Thilo Cablitz, Pressesprecher der Berliner Polizei.
Foto: Christian Schulz

Berlin - Es gibt verschiedene Möglichkeiten, auf Rassismus und Ausgrenzung zu reagieren. Man kann aufbegehren, bitter werden, resignieren. Man kann die Kränkungen weglächeln. Oder so tun, als ob es sie nicht gäbe.

Thilo Cablitz hat einen anderen Weg gewählt, um mit seinen Erfahrungen umzugehen. Er ist 42 Jahre alt. 42 – das ist auch die Anzahl der Jahre, die er bisher Zeit dafür hatte, einen Umgang mit Ausgrenzung einzuüben. Seit seiner Geburt also. So kann man vielleicht formulieren. Er hat nichts akzeptiert.

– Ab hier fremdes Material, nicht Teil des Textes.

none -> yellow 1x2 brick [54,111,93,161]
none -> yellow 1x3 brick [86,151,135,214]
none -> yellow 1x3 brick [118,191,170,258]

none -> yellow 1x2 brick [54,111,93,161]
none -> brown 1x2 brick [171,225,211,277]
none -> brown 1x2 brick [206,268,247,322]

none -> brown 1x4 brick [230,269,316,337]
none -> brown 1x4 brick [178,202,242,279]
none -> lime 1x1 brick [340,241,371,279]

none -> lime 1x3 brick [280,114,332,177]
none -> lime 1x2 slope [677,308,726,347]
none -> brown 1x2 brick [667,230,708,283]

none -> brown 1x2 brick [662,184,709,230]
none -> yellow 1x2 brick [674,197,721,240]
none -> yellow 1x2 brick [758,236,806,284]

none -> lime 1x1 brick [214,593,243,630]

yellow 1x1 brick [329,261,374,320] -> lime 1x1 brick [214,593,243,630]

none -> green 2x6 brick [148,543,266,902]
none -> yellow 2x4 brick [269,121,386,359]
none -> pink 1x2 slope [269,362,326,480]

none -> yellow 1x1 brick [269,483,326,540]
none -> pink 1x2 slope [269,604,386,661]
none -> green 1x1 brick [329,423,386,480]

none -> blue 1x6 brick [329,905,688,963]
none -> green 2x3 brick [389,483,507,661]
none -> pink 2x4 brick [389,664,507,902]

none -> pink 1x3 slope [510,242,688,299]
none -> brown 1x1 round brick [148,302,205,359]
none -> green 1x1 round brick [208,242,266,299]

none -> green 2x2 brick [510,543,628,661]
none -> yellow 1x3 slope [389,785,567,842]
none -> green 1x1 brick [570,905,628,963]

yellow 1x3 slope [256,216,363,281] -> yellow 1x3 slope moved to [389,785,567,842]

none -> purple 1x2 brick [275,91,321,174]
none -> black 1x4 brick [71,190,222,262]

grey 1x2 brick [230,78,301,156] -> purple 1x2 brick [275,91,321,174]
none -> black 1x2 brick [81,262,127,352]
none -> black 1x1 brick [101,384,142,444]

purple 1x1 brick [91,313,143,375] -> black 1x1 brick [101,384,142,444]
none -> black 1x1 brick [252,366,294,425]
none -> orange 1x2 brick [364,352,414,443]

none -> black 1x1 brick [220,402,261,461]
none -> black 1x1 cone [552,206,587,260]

Er hat eine Sensibilität für rassistische Aussprüche, Verhaltensweisen und Strukturen entwickelt. Aber er wirkt nicht wütend. Eher nachdenklich. Darüber hinaus hat er gerade den Wunsch in sich entdeckt, über seine Erfahrungen zu sprechen, damit sich etwas ändert. Damit Hautfarbe und Herkunft weniger wichtig werden und Kinder – auch seine beiden eigenen – und Jugendliche weniger bittere Erfahrungen damit machen müssen.